Define the service.yaml

apiVersion: v1
kind: Service
metadata:
name: mistral-7b
namespace: default
spec:
ports:
- name: http-mistral-7b
    port: 80
    protocol: TCP
    targetPort: 8000
# The label selector should match the deployment labels & it is useful for prefix caching feature
selector:
    app: mistral-7b
sessionAffinity: None
type: ClusterIP

Launch the pods#

Next, let’s enable the vLLM inference service using K8s.

kubectl apply -f hf_token.yaml  # Apply the Hugging Face token configuration to allow model downloading
kubectl apply -f deployment.yaml # Deploy the application by creating pods as defined in the deployment manifest
kubectl apply -f service.yaml    # Expose the deployed application as a service for vLLM inference requests 

Test the service#

Get the Service IP by

kubectl get svc

The mistral-7b is the service name.

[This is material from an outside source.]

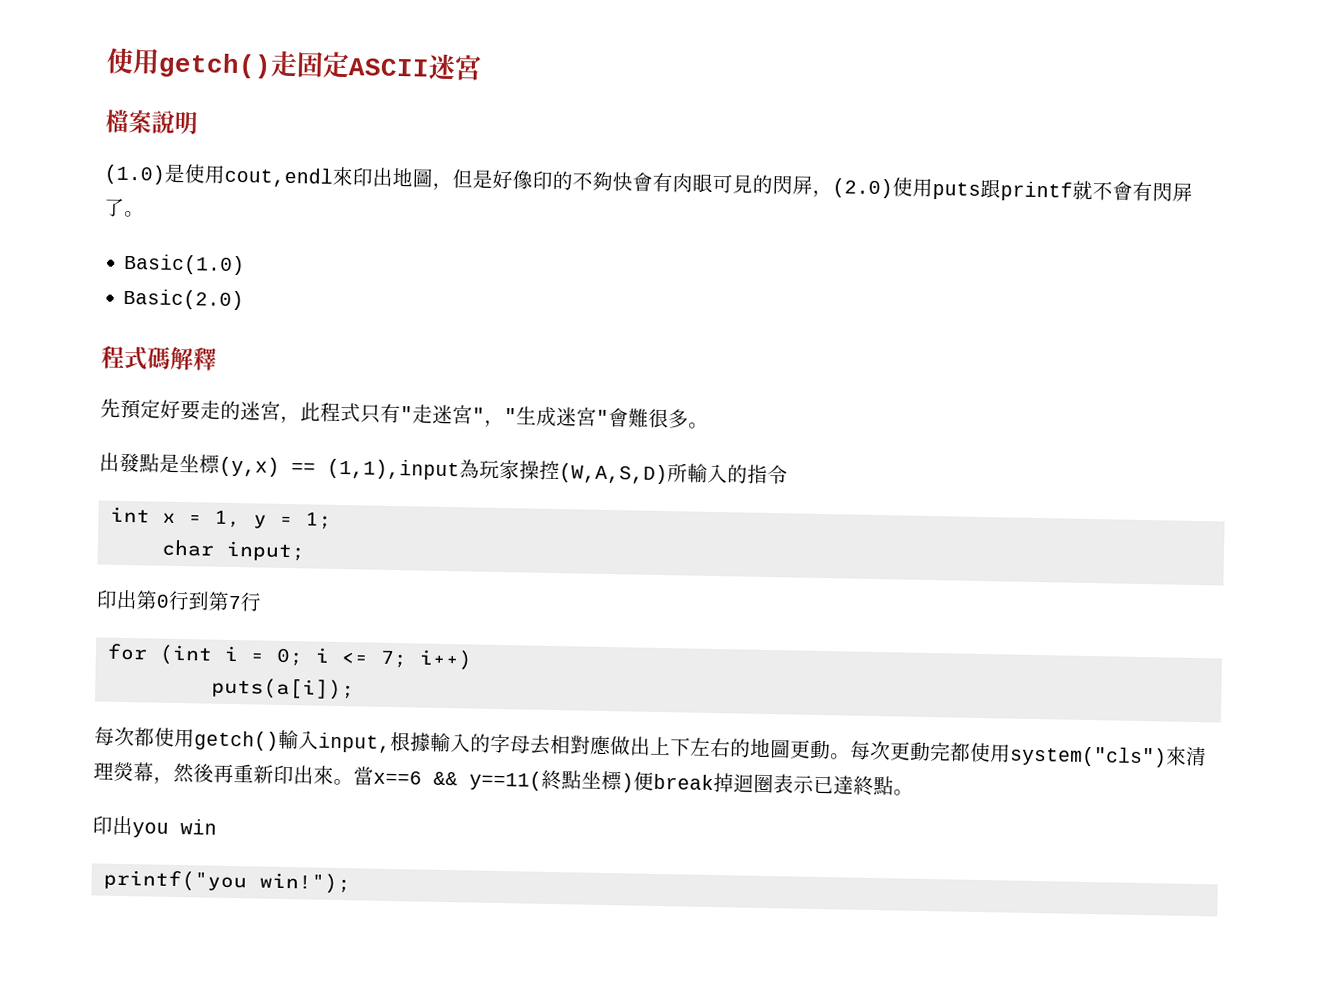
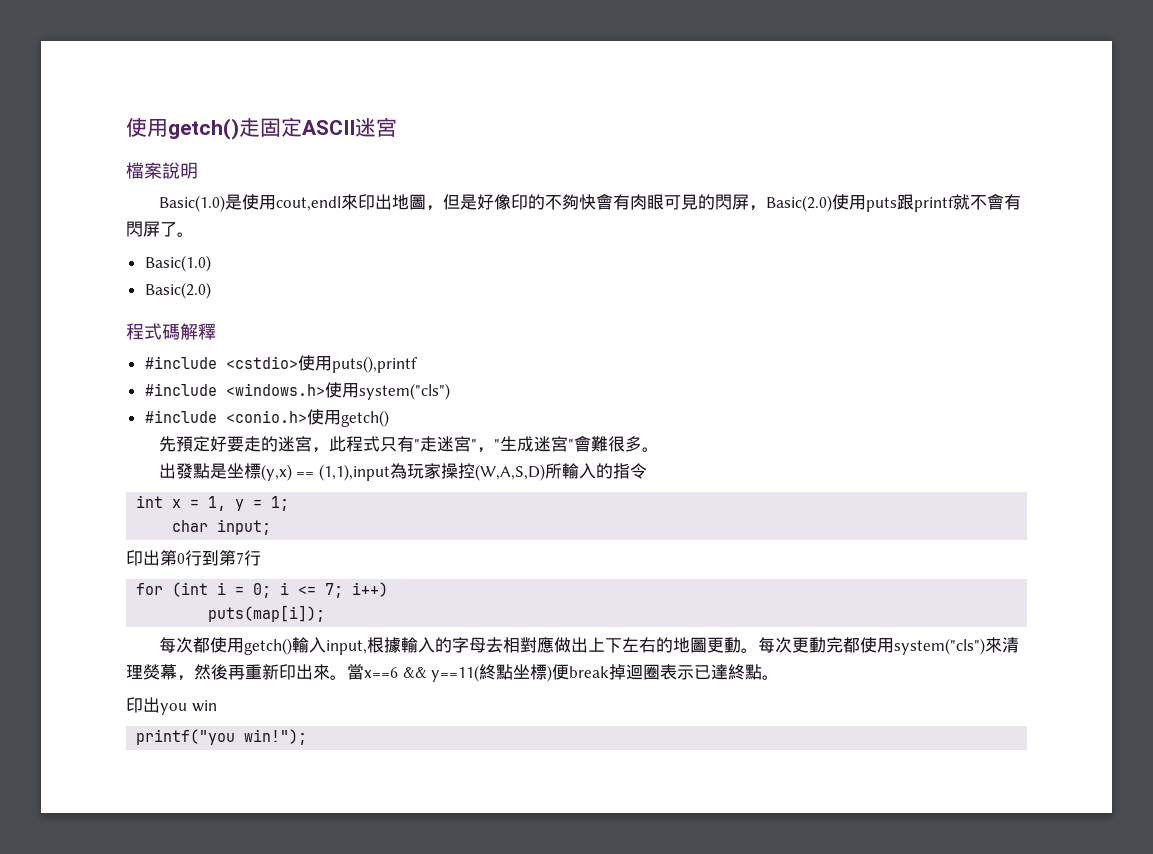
[104,164,166,185] (1.0) -> [158,195,225,212] Basic(1.0)
[832,178,893,199] (2.0) -> [765,195,832,212] Basic(2.0)
(217, 359) none -> [144,355,418,373] [144,382,450,400] [144,409,389,427] // #include <cstdio>使用puts(),printf // #include <windows.h>使用system("cls") // #include <conio.h>使用getch()
[210,677,355,701] puts(a[i]); -> [208,605,326,622] puts(map[i]);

We can access the vllm serve by the CLUSTER-IP and PORT of it like,

Get models by (please use the real CLUSTER-IP of your environment)

curl http://<CLUSTER-IP>:80/v1/models

Do request

curl http://<CLUSTER-IP>:80/v1/completions   -H "Content-Type: application/json"   -d '{
        "model": "mistralai/Mistral-7B-v0.3",
        "prompt": "San Francisco is a",
        "max_tokens": 7,
        "temperature": 0
      }'

You may get response from the K8s vLLM inference service we setup above for your prompt question, “San Francisco is a” from the terminal like that,

 {"id":"cmpl-ede35e4d7f654d70a8a18e8560052251","object":"text_completion","created":1738647037,"model":"mistralai/Mistral-7B-v0.3","choices":[{"index":0,"text":" city that is known for its diversity","logprobs":null,"finish_reason":"length","stop_reason":null,"prompt_logprobs":null}],"usage":{"prompt_tokens":5,"total_tokens":12,"completion_tokens":7,"prompt_tokens_details":null}}

Summary#

In this blog, we’ve shown you step-by-step how to deploy and verify the vLLM service using Kubernetes (K8s) on AMD Instinct™ accelerators. With this foundation in place, you’re now ready to begin integrating vLLM into your real-world AI applications. While the AMD K8s device plugin used in this tutorial is simple and great for single node or small Kubernetes implementations, for larger Kubernetes deployments please consider using the AMD GPU Operator which allows for automated installation of the K8s device plugin, node labeller, and AMD GPU device drivers on all your nodes without having to install them on each node manually. It also provides many other benefits such as GPU metrics reporting.

You may explore more examples of using K8s on AMD GPU:

Multinode Fine-Tuning of Stable Diffusion XL on AMD GPUs with Hugging Face Accelerate and OCI’s Kubernetes Engine (OKE)

Disclaimers#

Third-party content is licensed to you directly by the third party that owns the content and is not licensed to you by AMD. ALL LINKED THIRD-PARTY CONTENT IS PROVIDED “AS IS” WITHOUT A WARRANTY OF ANY KIND. USE OF SUCH THIRD-PARTY CONTENT IS DONE AT YOUR SOLE DISCRETION AND UNDER NO CIRCUMSTANCES WILL AMD BE LIABLE TO YOU FOR ANY THIRD-PARTY CONTENT. YOU ASSUME ALL RISK AND ARE SOLELY RESPONSIBLE FOR ANY DAMAGES THAT MAY ARISE FROM YOUR USE OF THIRD-PARTY CONTENT.